One very important note regarding the proposed methodology is that it is critical to use the arterial input function to normalize the DCE curves. Our investigations showed the enhancement peak of AIF is not linearly correlated with the enhancement peaks of the DCE curves of other tissues, such as normal white matter, gray matter, and even veins, indicating intrapatient variation on the peak enhancement. Also, the enhancement peak of AIF manifests great interpatient variation. It is worthwhile to point out that the projection coefficients (e.g., also first three components) and subsequent delineated subvolume determined by our approach have great tolerances on the temporal resolution and total acquisition time of the DCE curves, while the image acquisition parameters may affect the accuracy of the physiological parameters derived from the PK models.³¹ Hence, we may be able to estimate the projection coefficient maps of a tumor accurately using a lower temporal resolution, by which a high spatial resolution can be achieved to delineate the tumor heterogeneity. However, it is worthwhile to mention that due to the temporal resolution variation in the data, we had to use a spline-fitting to standardize the DCE curves in the DCE matrix. But, any manipulation of the original datasets may introduce errors and bias, and may affect the final results. Hence, an optimized and standardized protocol in terms of spatial and temporal resolution could decrease the errors in the dataset and improve the statistical power of the evaluation of response. Also, using a standard acquisition protocol could avoid the additional preprocessing of the data in the PK model-free approach, which is important using response assessment during the course of radiation therapy for adaptation treatment guidance. In the adaptation treatment setting, it requires to develop fully automated, fast, and robust algorithms to compute the quantitative response metric. Further development of such an algorithm and comparing its performance with the PK-model based metric are ongoing. In addition, in our calculation, we neglected T₁₀ in normalization of the DCE data. We recognize that T₁₀ can vary within the tumor volume. However, the influence of T₁₀ on identifying a robust biomarker for therapy assessment needs to be further verified.
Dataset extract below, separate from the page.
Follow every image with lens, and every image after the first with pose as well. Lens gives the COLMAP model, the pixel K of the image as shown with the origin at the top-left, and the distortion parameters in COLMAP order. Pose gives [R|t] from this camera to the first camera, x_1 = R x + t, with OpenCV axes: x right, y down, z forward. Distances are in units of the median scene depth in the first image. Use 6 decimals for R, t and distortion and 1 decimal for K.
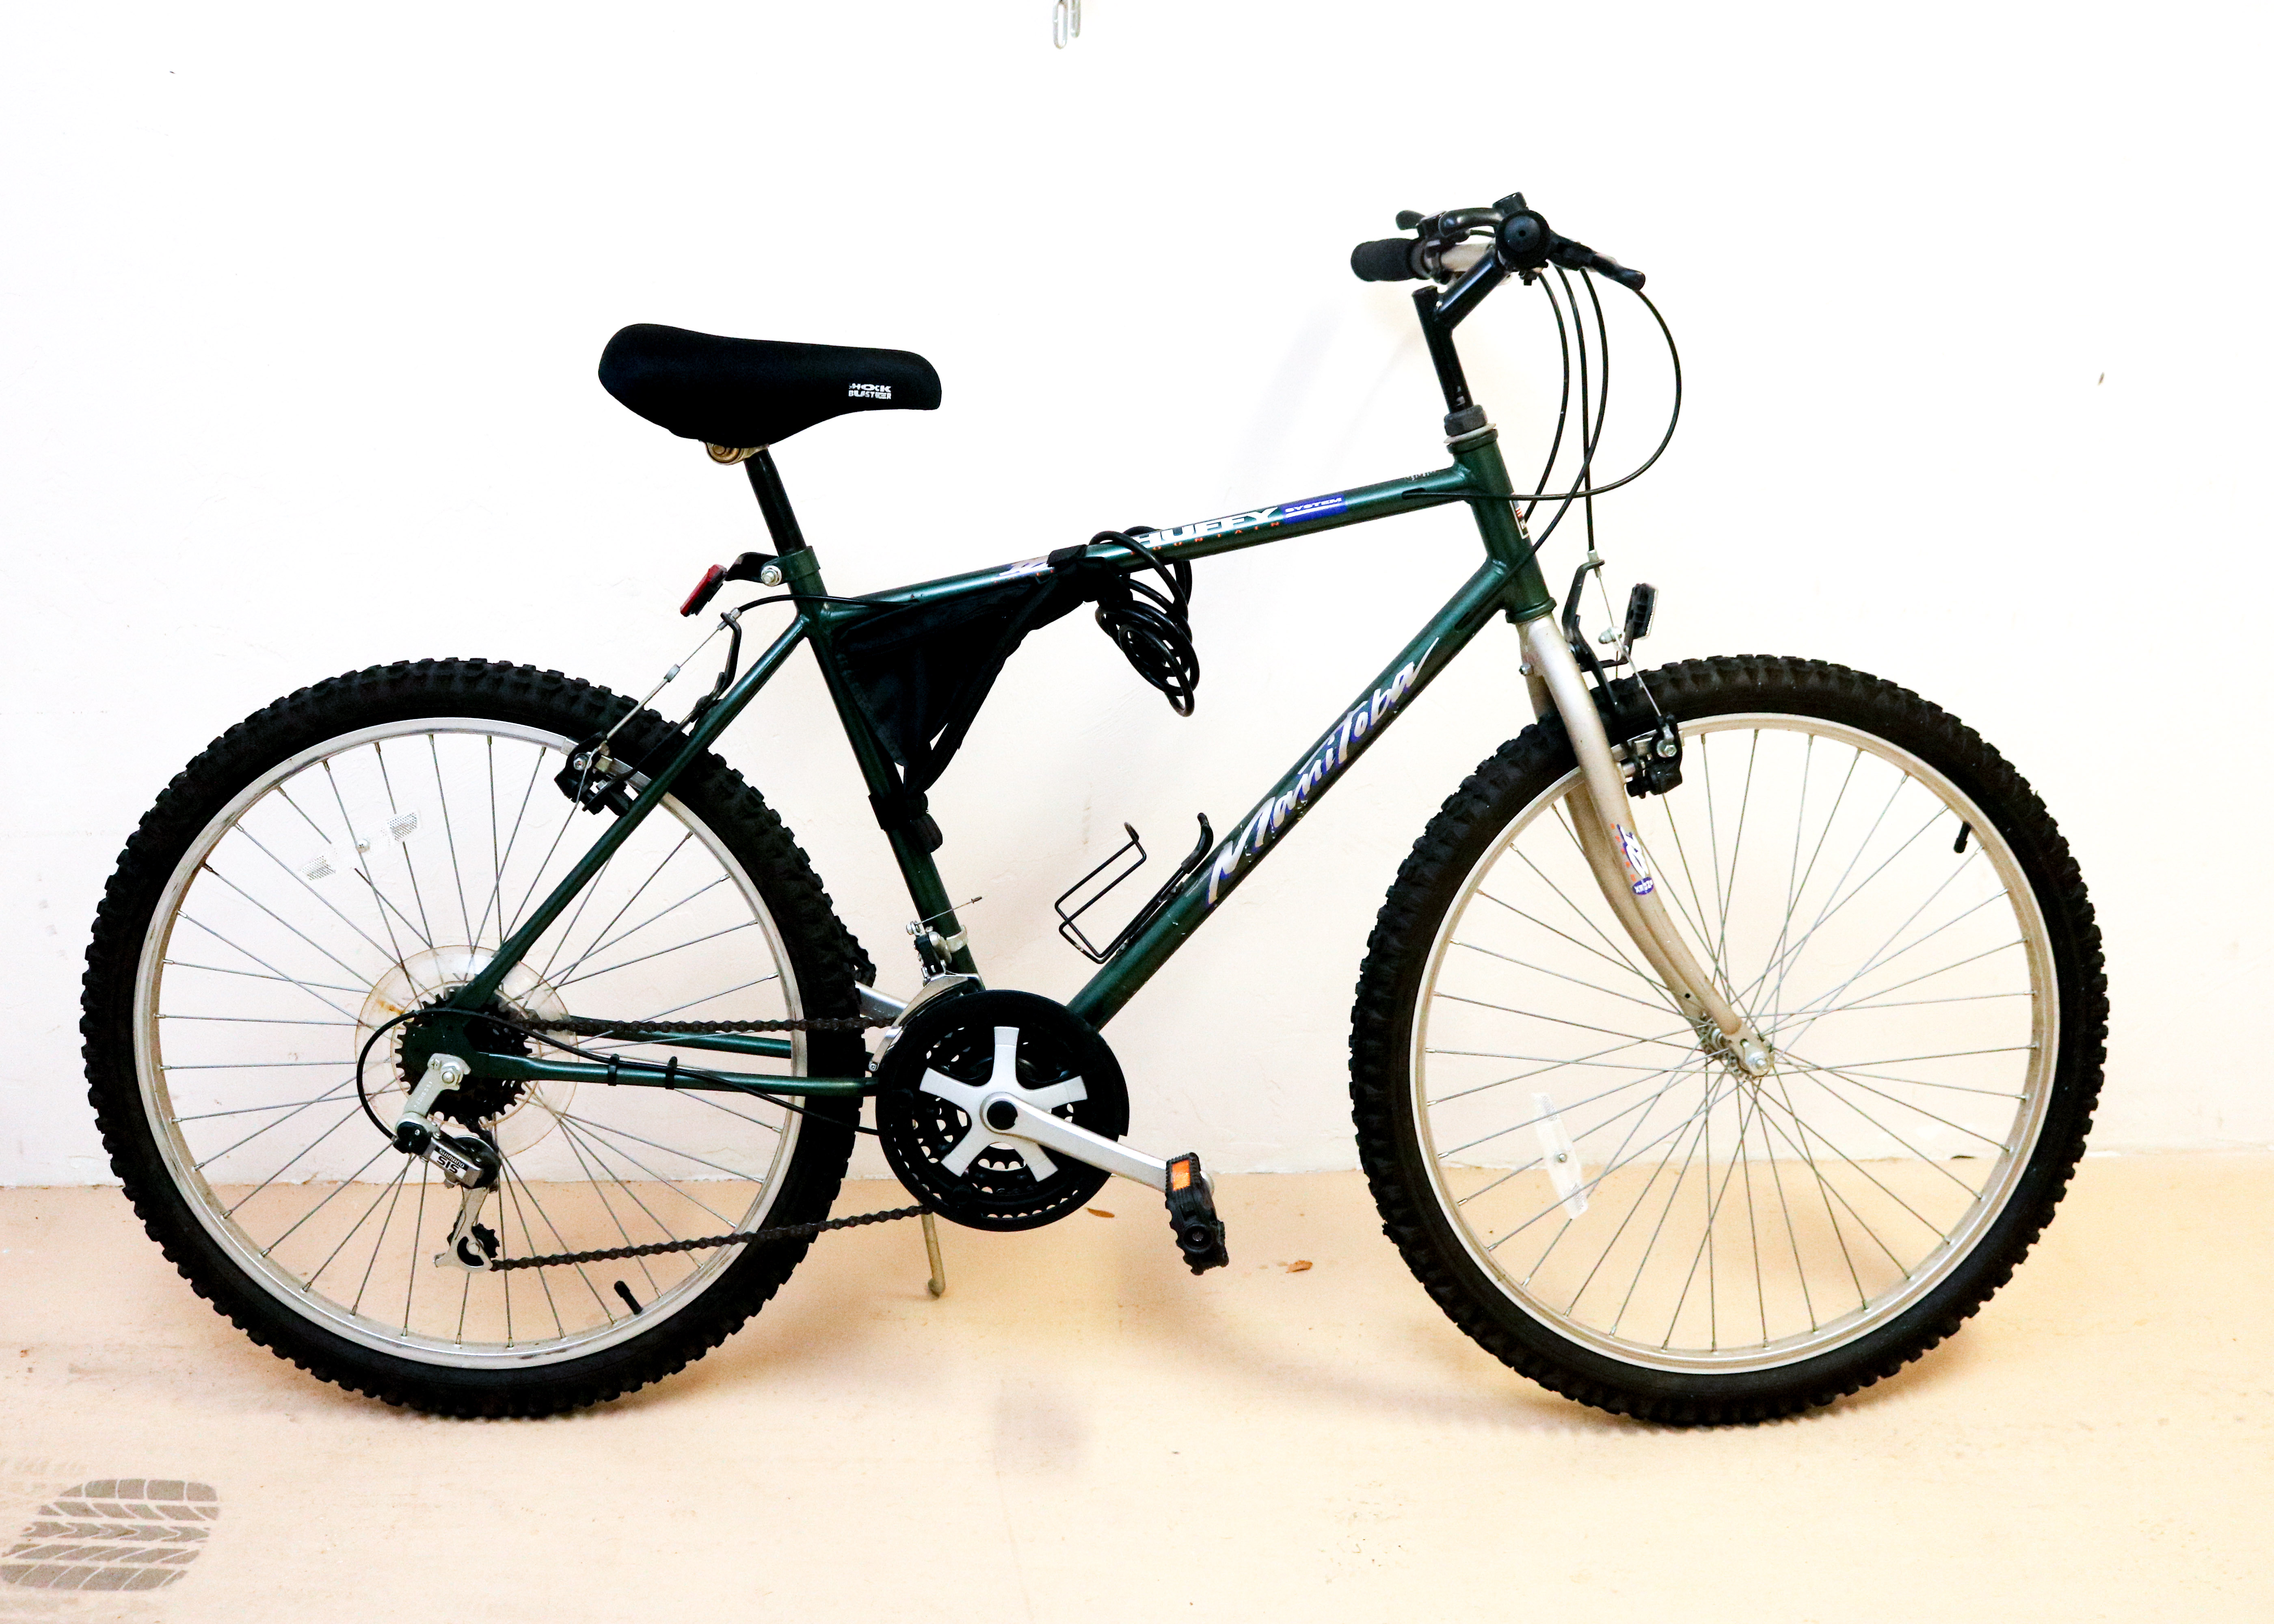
lens RADIAL K [[2641.0, 0, 1137.0], [0, 2641.0, 812.0], [0, 0, 1]] dist [-0.272331, 0.000142]
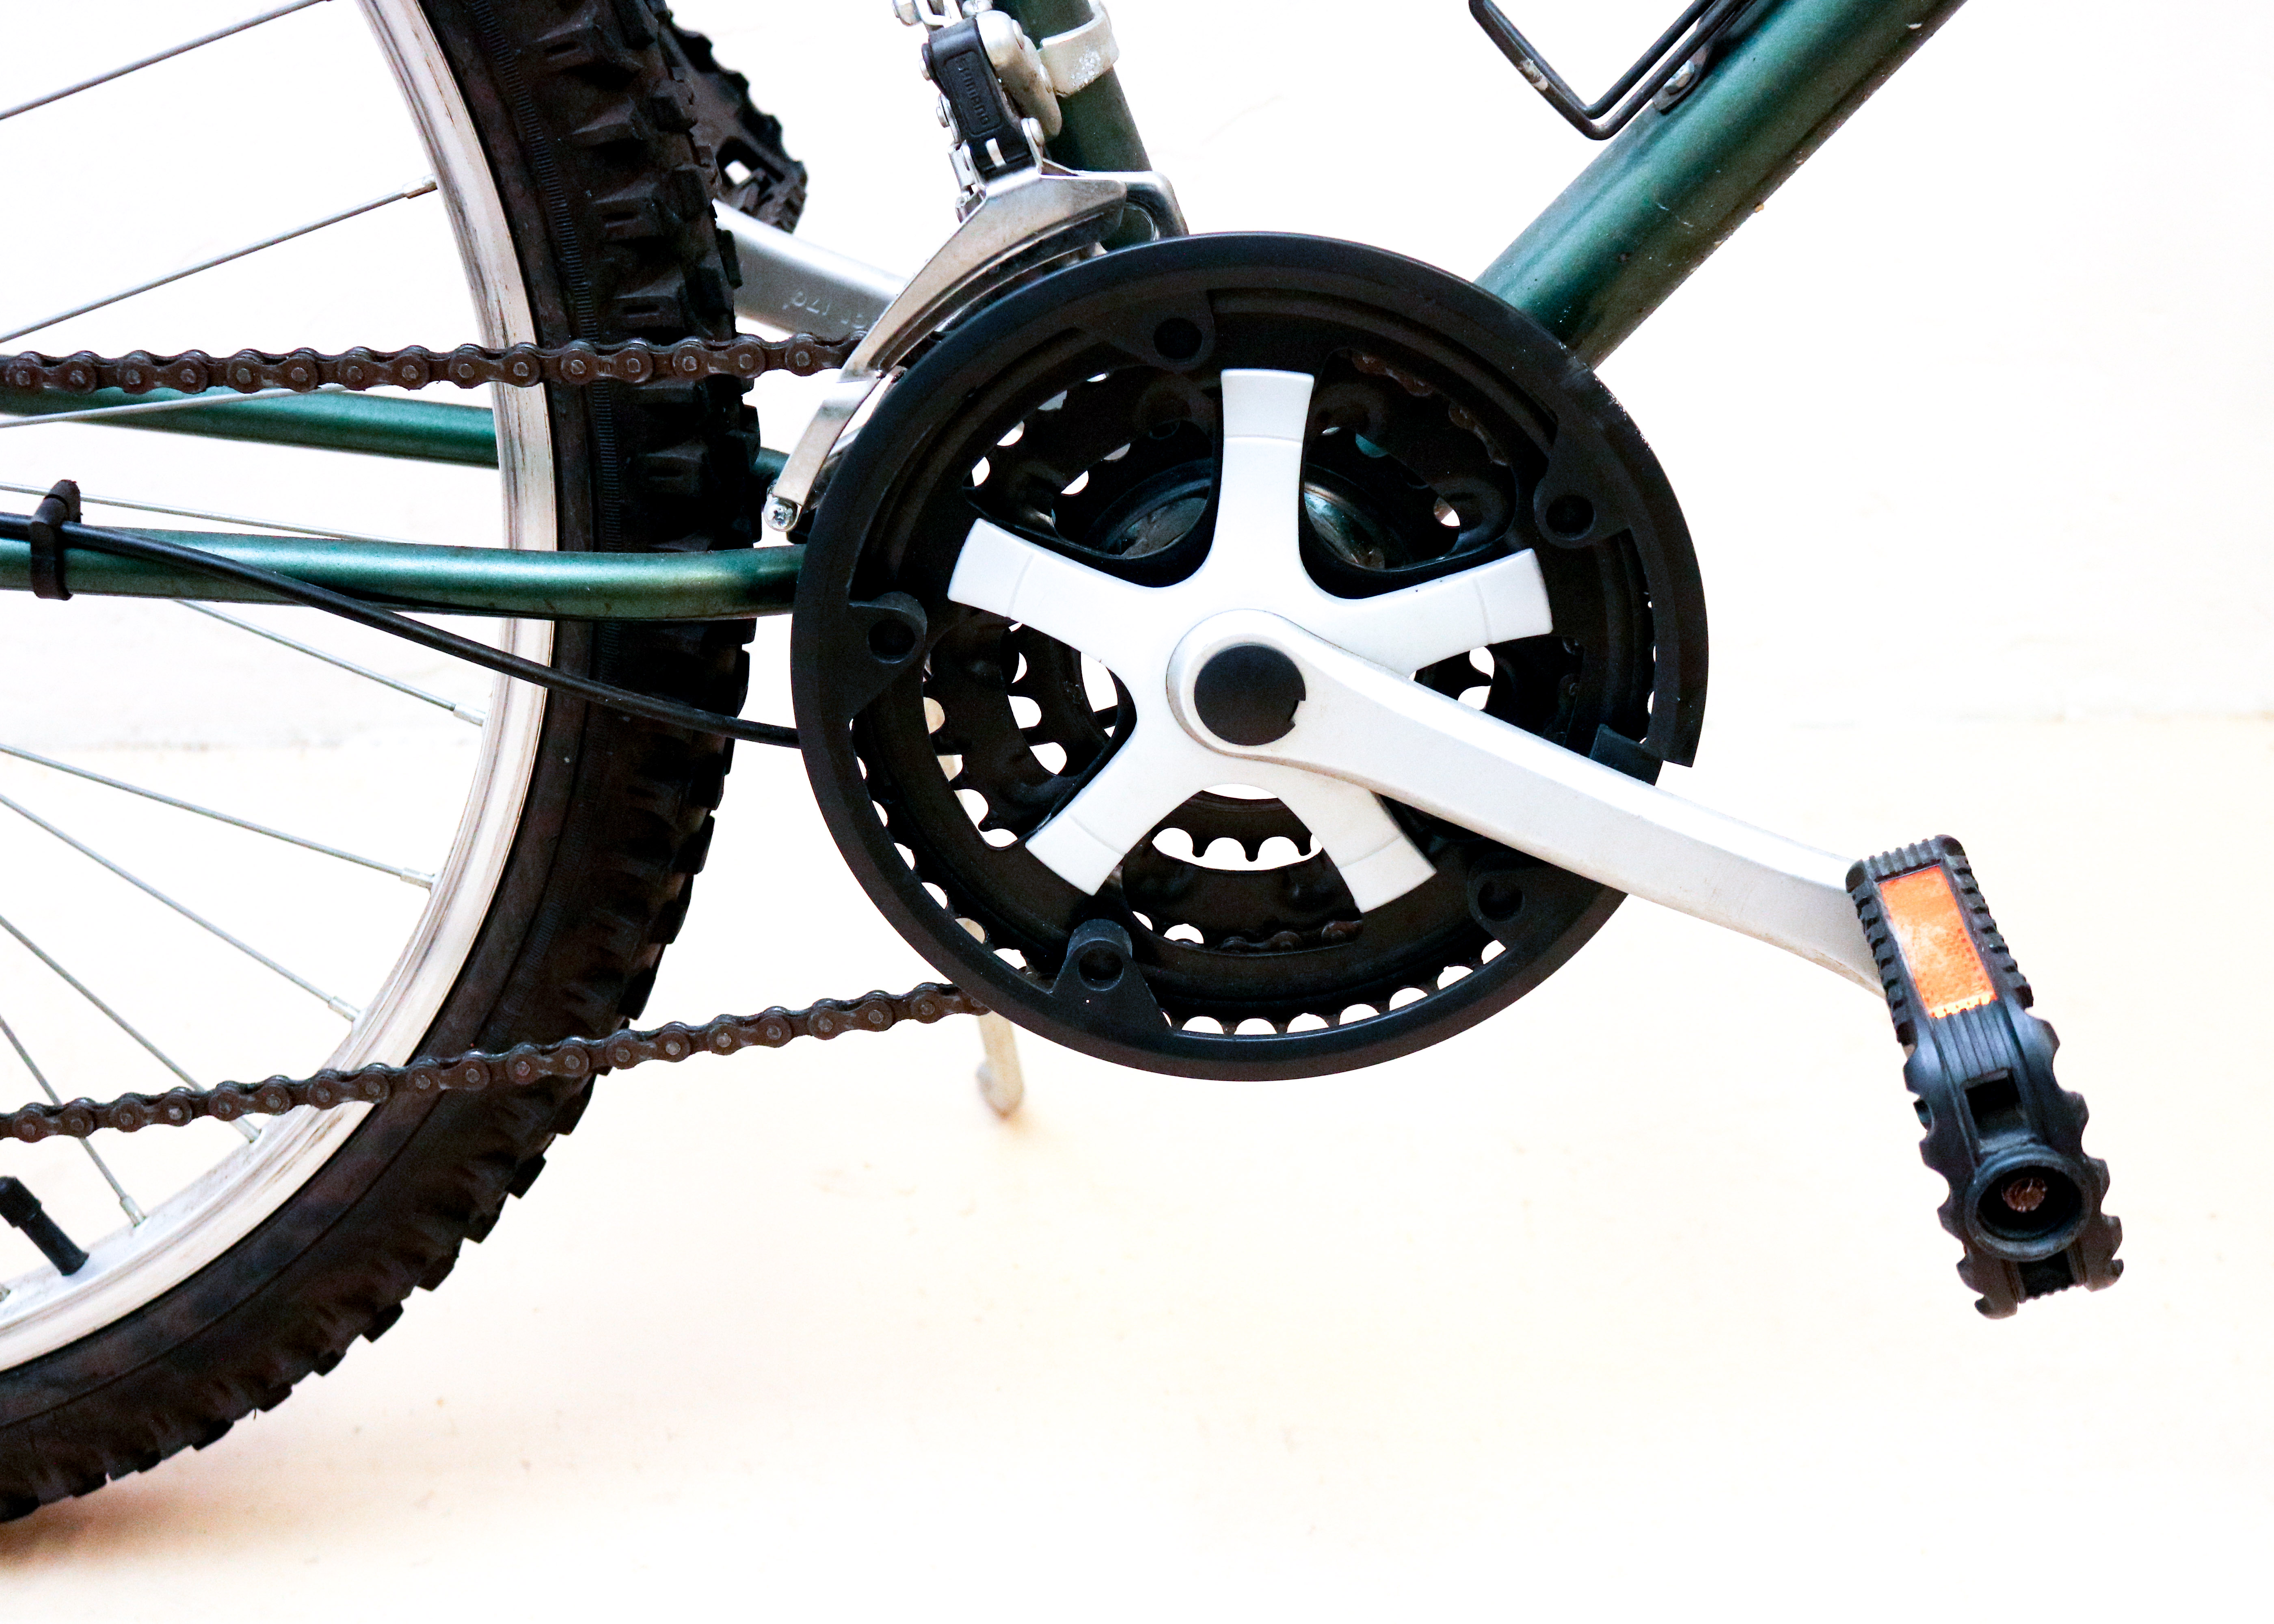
lens RADIAL K [[3170.3, 0, 1137.0], [0, 3170.3, 812.0], [0, 0, 1]] dist [0.014940, 0.037333]
pose [[0.999683, 0.004981, -0.024668, -0.053825], [0.000801, 0.973423, 0.229015, 0.050226], [0.025153, -0.228962, 0.973110, 0.661687]]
In summary, in this paper, we proposed a general framework for directly analyzing the DCE-MRI data to delineate the response-driven subvolume of a brain metastatic tumor. However, this approach needs to be further validated using an independent and larger dataset. Also, it could be extended and recalibrated to other tumor types, e.g., glioblastoma, for early assessment of tumor response to therapy.